Nous avons la possibilité de faire deux cultures par an, une culture de saison sèche et une culture de saison des pluies. Donc, on peut bien arriver à ces 18.000 hectares, mais il faut réhabiliter les aménagements. Il faut ajouter donc la restauration de la fonction industrielle et commerciale, et on sera une structure très très compétitive. C'est bien parti, les études sont faites. Il y a une décision qui devra être prise, d'après les informations que nous avons reçues. Je crois d'ici début 2014 les travaux de réhabilitation devraient commencer.

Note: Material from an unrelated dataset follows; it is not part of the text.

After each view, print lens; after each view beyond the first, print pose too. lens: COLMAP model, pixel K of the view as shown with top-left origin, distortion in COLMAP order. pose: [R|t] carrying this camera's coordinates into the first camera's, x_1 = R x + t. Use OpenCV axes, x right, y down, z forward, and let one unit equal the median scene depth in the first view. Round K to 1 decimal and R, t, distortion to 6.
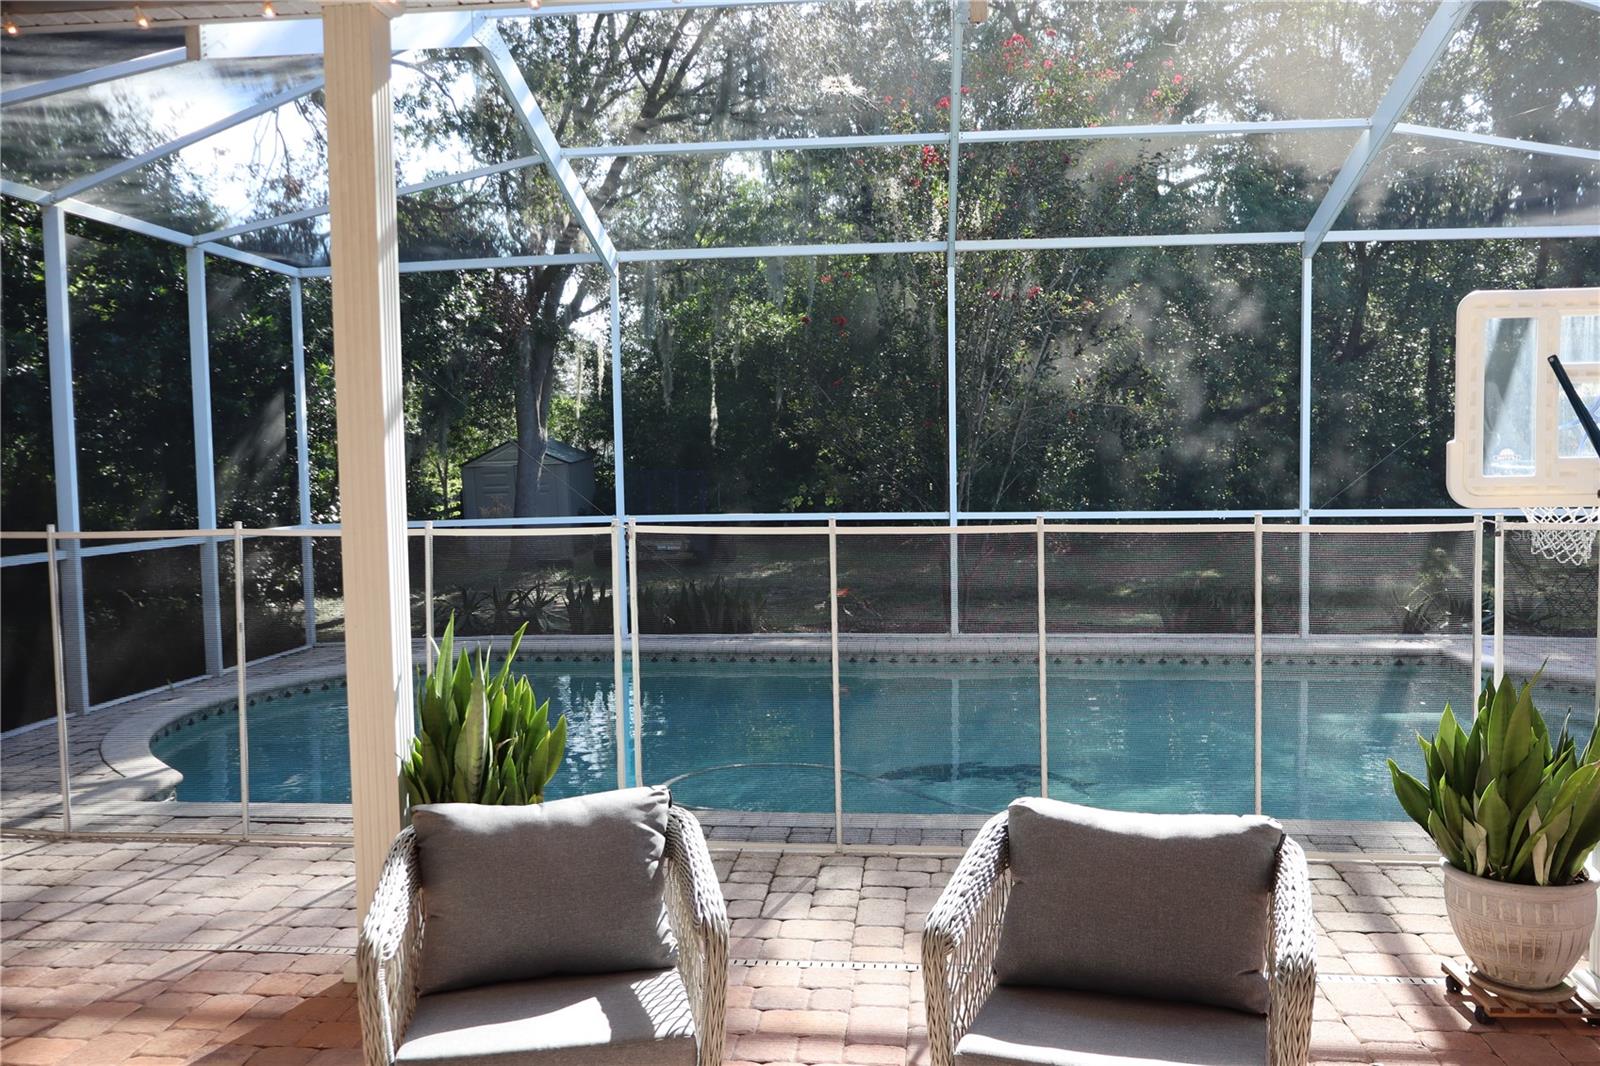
lens RADIAL K [[1341.9, 0, 805.8], [0, 1341.9, 520.7], [0, 0, 1]] dist [0.008654, -0.034505]
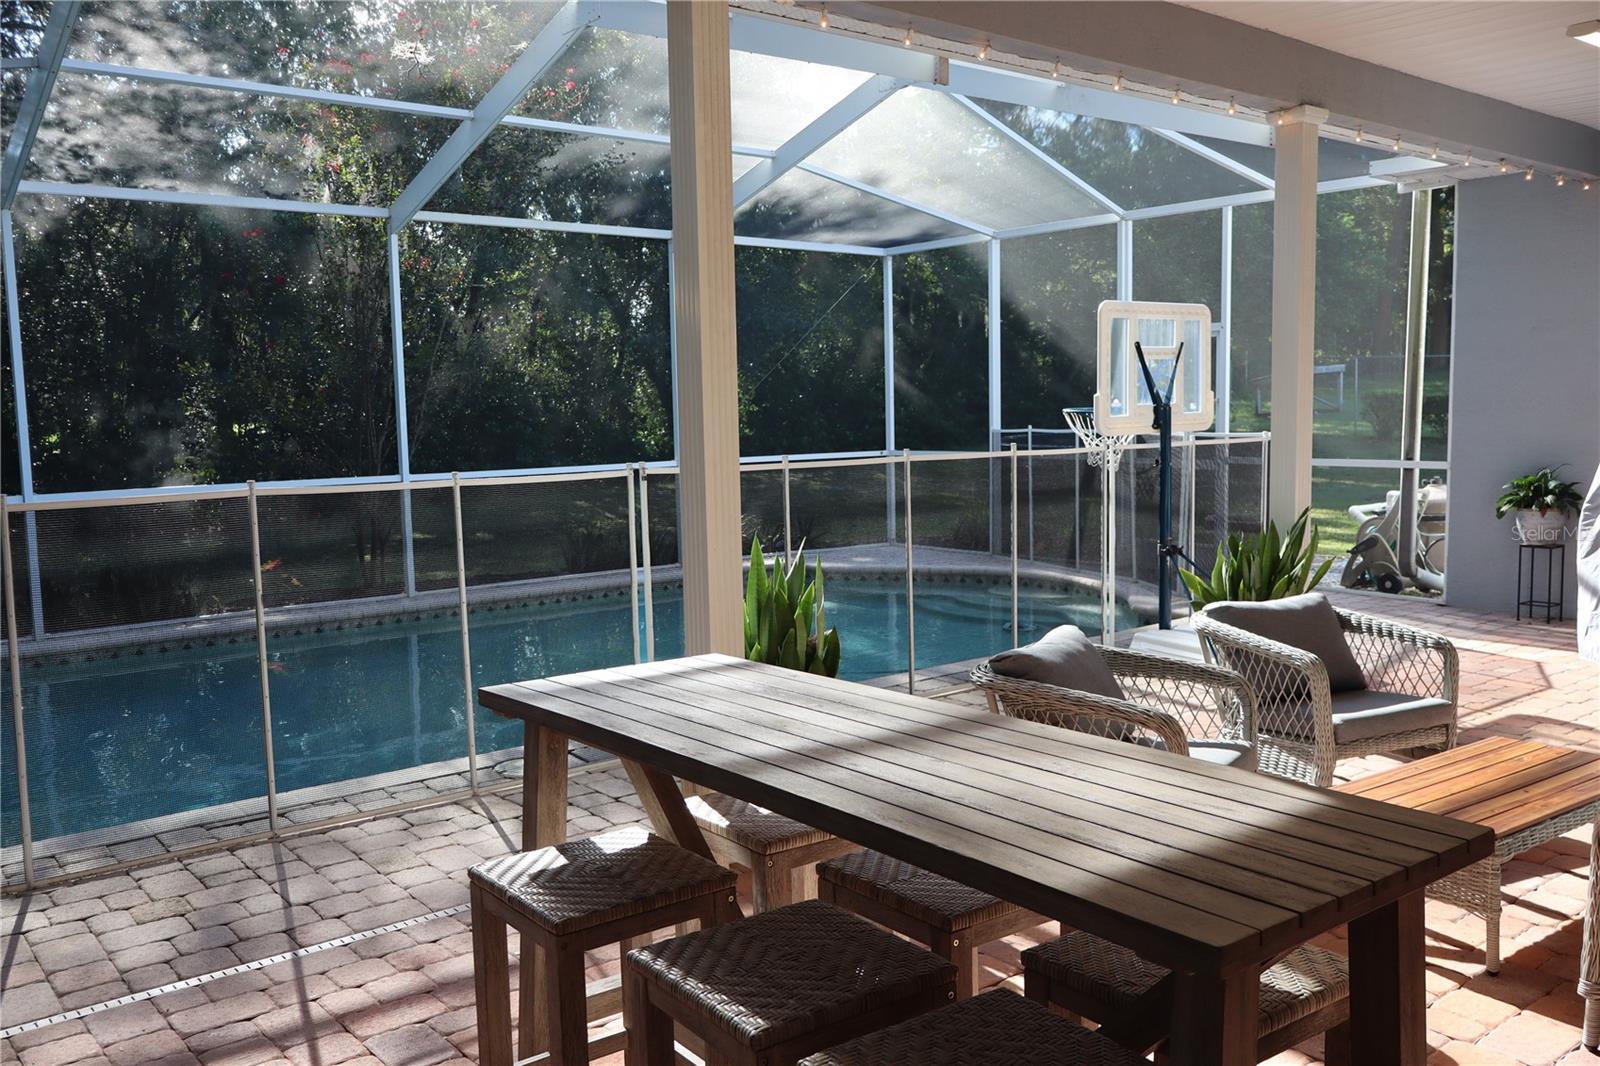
lens RADIAL K [[1341.9, 0, 815.4], [0, 1341.9, 543.0], [0, 0, 1]] dist [0.008654, -0.034505]
pose [[0.718200, -0.078038, 0.691446, -0.762218], [0.052684, 0.996937, 0.057795, 0.006215], [-0.693839, -0.005080, 0.720112, 0.090448]]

Q : Quel est votre budget actuel ?
R : Le dernier Conseil d'administration a voté un budget d'environ 9 milliards de francs CFA. Ce budget est entièrement supporté par l'Etat. L'importance économique de ce projet n'est plus à démontrer. L'Etat a profité des potentialités énormes de cette région. Je pense d'abord aux conditions climatiques très très adaptées. Nous avons le soleil ; nous avons de l'eau ; le Logone est une manne. Et surtout nous avons des sols très aptes à la riziculture dans la vallée du Logone. C'est des sols argileux, à 40 voire 60% à certains endroits. En dernier lieu, il ne faut pas oublier des vaillantes populations travailleuses.
Q : Quels sont vos effectifs ?
R : Quand la SEMRY fonctionnait normalement avec sa fonction industrielle et commerciale, avec ses fonctions de production, on travaillait avec 1.500 employés. Aujourd'hui, nous sommes 370 au maximum, cadres et agents confondus.